Online speculation has it that the military censor got wind of Rachlevsky's article in the print version, which had not been submitted to censorship review, and insisted that the online version not carry the paragraph. Haaretz, it is then speculated, complied with the order. The 7th Eye reports that neither the military censor nor Haaretz will comment on the article's treatment.
This of course raises the thorny issue of the Israeli military censorship regime. Aluf Benn, the current editor-in-chief of Haaretz, has in the past criticized the censorship regime regarding the nuclear question. There is a long history of combat between Israeli media and the military censor. Normally, it is the paper's responsibility to submit potentially offending news articles to the censor for review. Negotiations ensue, an administrative review might be held, but the censor's ruling is final. Occasionally a paper protests the censor's decision by publishing a blank paragraph or sentence to indicate to readers the hand of the censor. Sometimes an Israeli journalist will "pass" the item to a foreign journalist and get it printed with an overseas dateline. Foreign journalists who run afoul of the censorship regime (a very rare occurrence, insofar as foreign journalists rarely have access to truly sensitive information) have lost their press credentials and been required to leave the country.
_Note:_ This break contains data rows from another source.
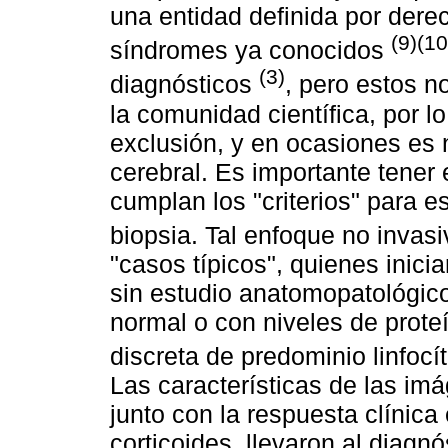
una entidad definida por dere
(9)(10
síndromes ya conocidos
(3)
diagnósticos
, pero estos n
la comunidad científica, por l
exclusión, y en ocasiones es n
cerebral. Es importante tener
cumplan los "criterios" para es
biopsia. Tal enfoque no invasi
"casos típicos", quienes inic
sin estudio anatomopatológic
normal o con niveles de prote
discreta de predominio linfocí
Las características de las im
junto con la respuesta clínica
corticoides, llevaron al dia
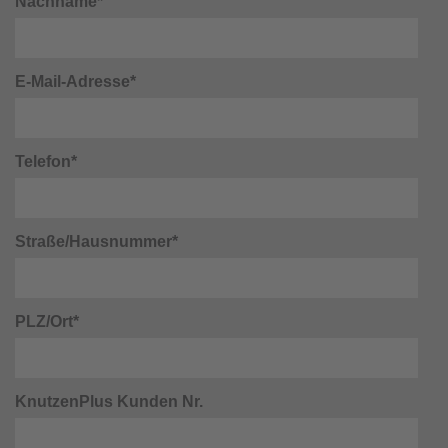
Nachname*
E-Mail-Adresse*
Telefon*
Straße/Hausnummer*
PLZ/Ort*
KnutzenPlus Kunden Nr.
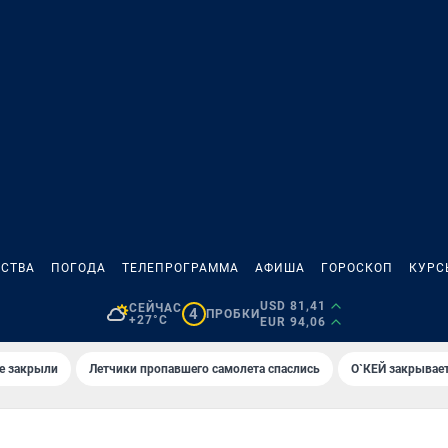
СТВА
ПОГОДА
ТЕЛЕПРОГРАММА
АФИША
ГОРОСКОП
КУРС
USD 81,41
СЕЙЧАС
4
ПРОБКИ
+27°C
EUR 94,06
е закрыли
Летчики пропавшего самолета спаслись
О`КЕЙ закрывает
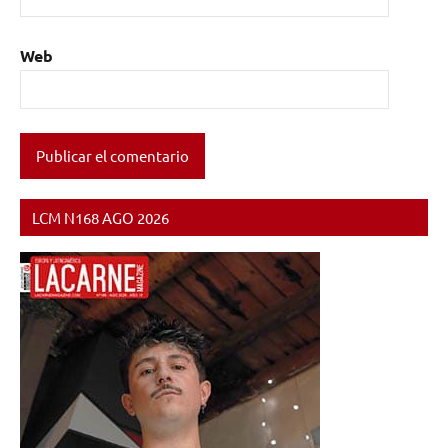
Panamericana
,
Tom
Web
Hagerman
LCM N168 AGO 2026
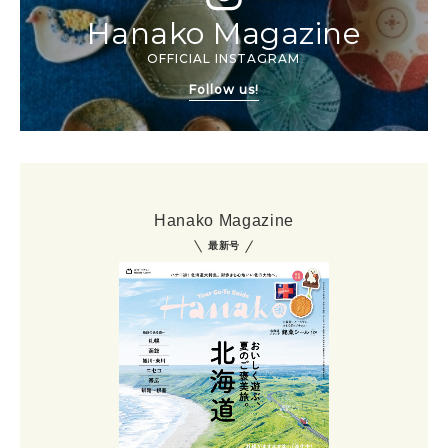
Hanako Magazine
OFFICIAL INSTAGRAM
Follow us!
Hanako Magazine
最新号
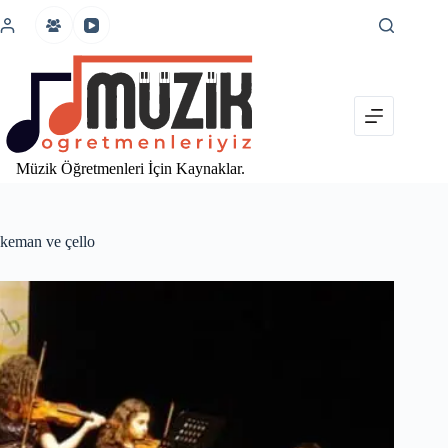
İçeriğe
atla
Müzik Öğretmenleri İçin Kaynaklar.
keman ve çello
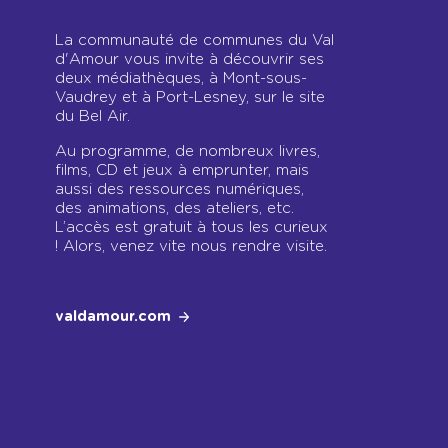
La communauté de communes du Val
d'Amour vous invite à découvrir ses
deux médiathèques, à Mont-sous-
Vaudrey et à Port-Lesney, sur le site
du Bel Air.
Au programme, de nombreux livres,
films, CD et jeux à emprunter, mais
aussi des ressources numériques,
des animations, des ateliers, etc.
L’accès est gratuit à tous les curieux
! Alors, venez vite nous rendre visite.
valdamour.com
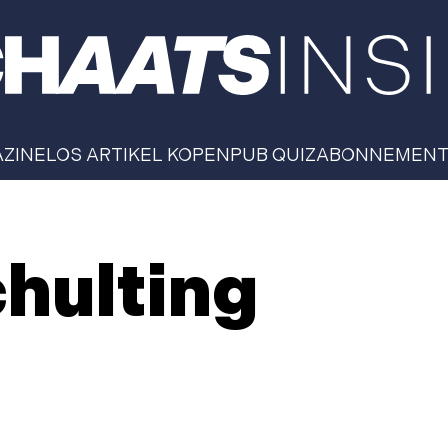
AZINE
LOS ARTIKEL KOPEN
PUB QUIZ
ABONNEMEN
hulting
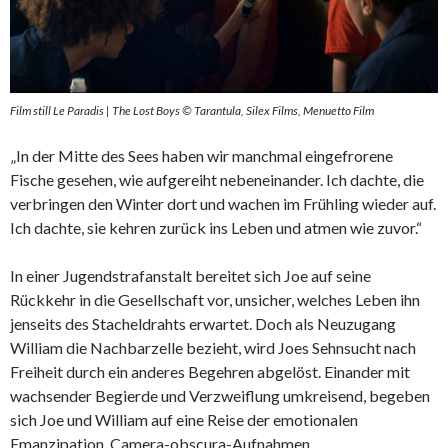
Film still Le Paradis | The Lost Boys © Tarantula, Silex Films, Menuetto Film
„In der Mitte des Sees haben wir manchmal eingefrorene
Fische gesehen, wie aufgereiht nebeneinander. Ich dachte, die
verbringen den Winter dort und wachen im Frühling wieder auf.
Ich dachte, sie kehren zurück ins Leben und atmen wie zuvor.“
In einer Jugendstrafanstalt bereitet sich Joe auf seine
Rückkehr in die Gesellschaft vor, unsicher, welches Leben ihn
jenseits des Stacheldrahts erwartet. Doch als Neuzugang
William die Nachbarzelle bezieht, wird Joes Sehnsucht nach
Freiheit durch ein anderes Begehren abgelöst. Einander mit
wachsender Begierde und Verzweiflung umkreisend, begeben
sich Joe und William auf eine Reise der emotionalen
Emanzipation. Camera-obscura-Aufnahmen,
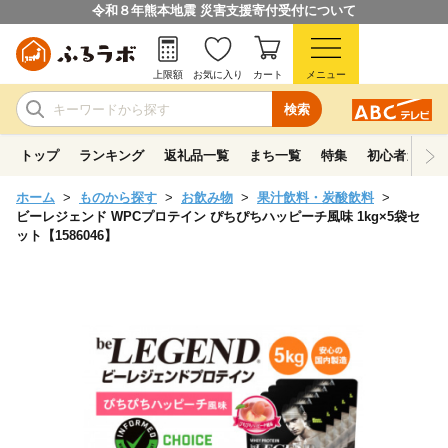
令和８年熊本地震 災害支援寄付受付について
上限額
お気に入り
カート
メニュー
検索
トップ
ランキング
返礼品一覧
まち一覧
特集
初心者ガイド
ホーム
ものから探す
お飲み物
果汁飲料・炭酸飲料
ビーレジェンド WPCプロテイン ぴちぴちハッピーチ風味 1kg×5袋セ
ット【1586046】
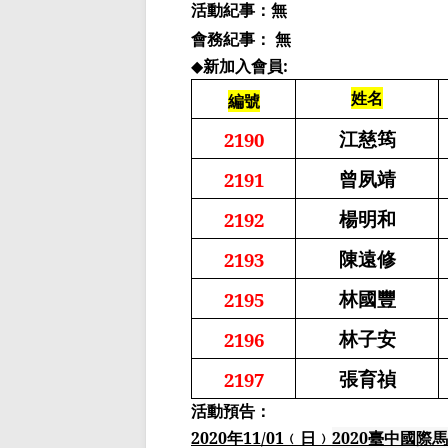
活動紀事：無
會務紀事： 無
◆
新加入會員
:
姓名
編號
江慈筠
2190
曾夙靖
2191
楊明和
2192
陳遠修
2193
林國豐
2195
林子安
2196
張育禎
2197
活動預告：
2020
年
11
/01
﹙日﹚
2020
臺中國際馬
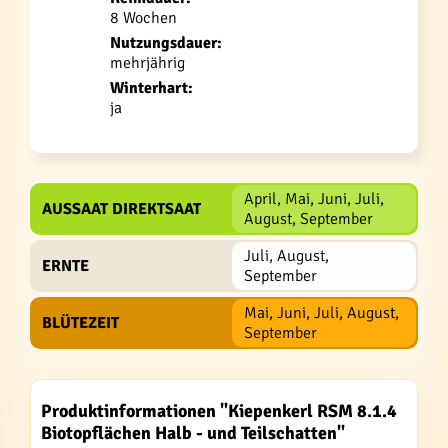
8 Wochen
Nutzungsdauer:
mehrjährig
Winterhart:
ja
April, Mai, Juni, Juli,
AUSSAAT DIREKTSAAT
August, September
Juli, August,
ERNTE
September
Mai, Juni, Juli, August,
BLÜTEZEIT
September
Produktinformationen "Kiepenkerl RSM 8.1.4
Biotopflächen Halb - und Teilschatten"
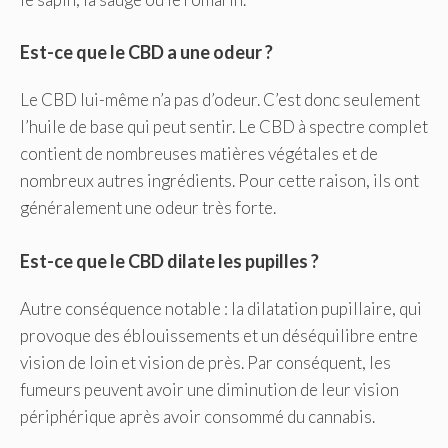
Est-ce que le CBD a une odeur ?
Le CBD lui-même n’a pas d’odeur. C’est donc seulement
l’huile de base qui peut sentir. Le CBD à spectre complet
contient de nombreuses matières végétales et de
nombreux autres ingrédients. Pour cette raison, ils ont
généralement une odeur très forte.
Est-ce que le CBD dilate les pupilles ?
Autre conséquence notable : la dilatation pupillaire, qui
provoque des éblouissements et un déséquilibre entre
vision de loin et vision de près. Par conséquent, les
fumeurs peuvent avoir une diminution de leur vision
périphérique après avoir consommé du cannabis.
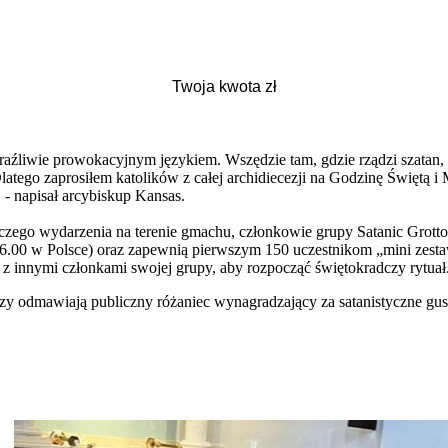
aźliwie prowokacyjnym językiem. Wszędzie tam, gdzie rządzi szatan, n
Dlatego zaprosiłem katolików z całej archidiecezji na Godzinę Świę
 - napisał arcybiskup Kansas.
czego wydarzenia na terenie gmachu, członkowie grupy Satanic Grott
16.00 w Polsce) oraz zapewnią pierwszym 150 uczestnikom „mini zestaw
u z innymi członkami swojej grupy, aby rozpocząć świętokradczy rytuał
órzy odmawiają publiczny różaniec wynagradzający za satanistyczne gus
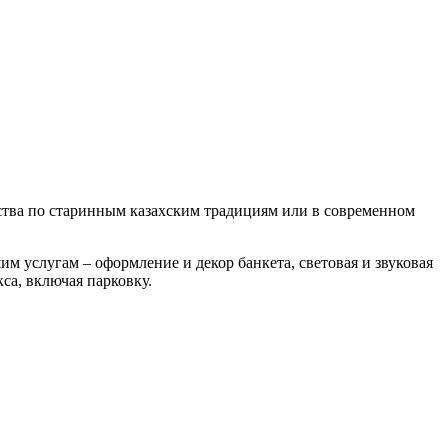
ества по старинным казахским традициям или в современном
 услугам – оформление и декор банкета, световая и звуковая
са, включая парковку.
It is safe to assume that Rachlevsky's op-ed piece was never submitted for review, insofar as the 1998 incident it recounts is a widely known "urban legend" that has been recounted in public many times. Yet the paragraph must have hit a nerve, as the debate over an attack on Iran has become more heated in recent weeks. One can imagine that there must have been a bit of an argument between Benn and the military censor Col. Sima Vaknin-Gil yesterday, but in the end Haaretz -- as it must according to the long-standing understanding between censorship authorities and the media -- relented. Not a great moment in the history of what many believe is "Israel's only 'quality' newspaper" and not a great moment for the military censor, who apparently demanded a change in an opinion piece before it was placed online. But the "missing" paragraph is nevertheless part of the public record, found in every paper copy of yesterday's edition, and on the internet for anyone who digs a bit.
So this entire episode raises a number of dark semi-secrets that touch upon Israel's plans for Iran, the nature of Israel's free press, and the competency of Netanyahu's judgment. You can draw your own conclusions.